### Directions for this task
Render every line of text in the records below as a numbered list, skipping blank lines and omitting the pictures.

(Excerpts from a dataset)
══════════════════════════════

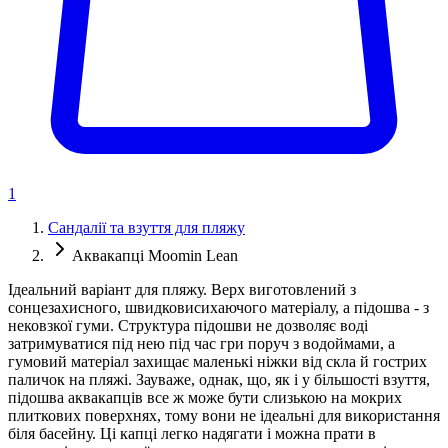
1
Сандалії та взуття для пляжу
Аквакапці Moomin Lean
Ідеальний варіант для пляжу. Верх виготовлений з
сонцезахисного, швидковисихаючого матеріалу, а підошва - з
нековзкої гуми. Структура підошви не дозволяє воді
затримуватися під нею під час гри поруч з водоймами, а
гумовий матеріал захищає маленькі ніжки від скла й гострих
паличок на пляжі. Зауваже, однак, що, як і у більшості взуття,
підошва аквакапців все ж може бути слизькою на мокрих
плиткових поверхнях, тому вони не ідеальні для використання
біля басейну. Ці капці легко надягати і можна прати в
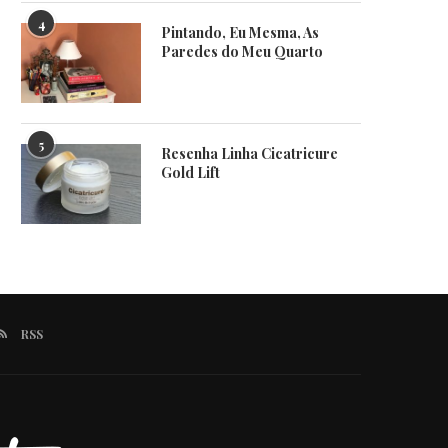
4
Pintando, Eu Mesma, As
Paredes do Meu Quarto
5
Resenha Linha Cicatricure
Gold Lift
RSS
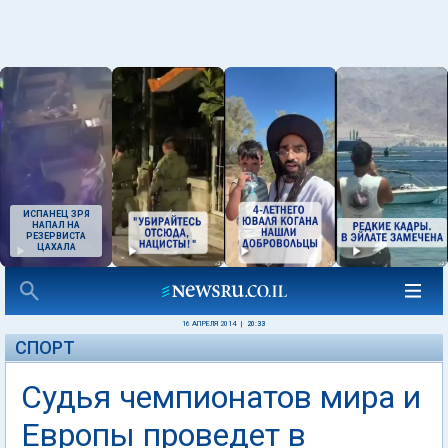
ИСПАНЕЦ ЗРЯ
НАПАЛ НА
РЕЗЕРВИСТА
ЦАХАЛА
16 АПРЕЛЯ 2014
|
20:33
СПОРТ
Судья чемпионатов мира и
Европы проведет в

══════════════════════════════

### Result for this exercise
1. 1
2. Сандалії та взуття для пляжу
3. Аквакапці Moomin Lean
4. Ідеальний варіант для пляжу. Верх виготовлений з
5. сонцезахисного, швидковисихаючого матеріалу, а підошва - з
6. нековзкої гуми. Структура підошви не дозволяє воді
7. затримуватися під нею під час гри поруч з водоймами, а
8. гумовий матеріал захищає маленькі ніжки від скла й гострих
9. паличок на пляжі. Зауваже, однак, що, як і у більшості взуття,
10. підошва аквакапців все ж може бути слизькою на мокрих
11. плиткових поверхнях, тому вони не ідеальні для використання
12. біля басейну. Ці капці легко надягати і можна прати в
13. 4
14. Pintando, Eu Mesma, As
15. Paredes do Meu Quarto
16. 5
17. Resenha Linha Cicatricure
18. Gold Lift
19. RSS
20. ИСПАНЕЦ ЗРЯ
21. НАПАЛ НА
22. РЕЗЕРВИСТА
23. ЦАХАЛА
24. 16 АПРЕЛЯ 2014
25. |
26. 20:33
27. СПОРТ
28. Судья чемпионатов мира и
29. Европы проведет в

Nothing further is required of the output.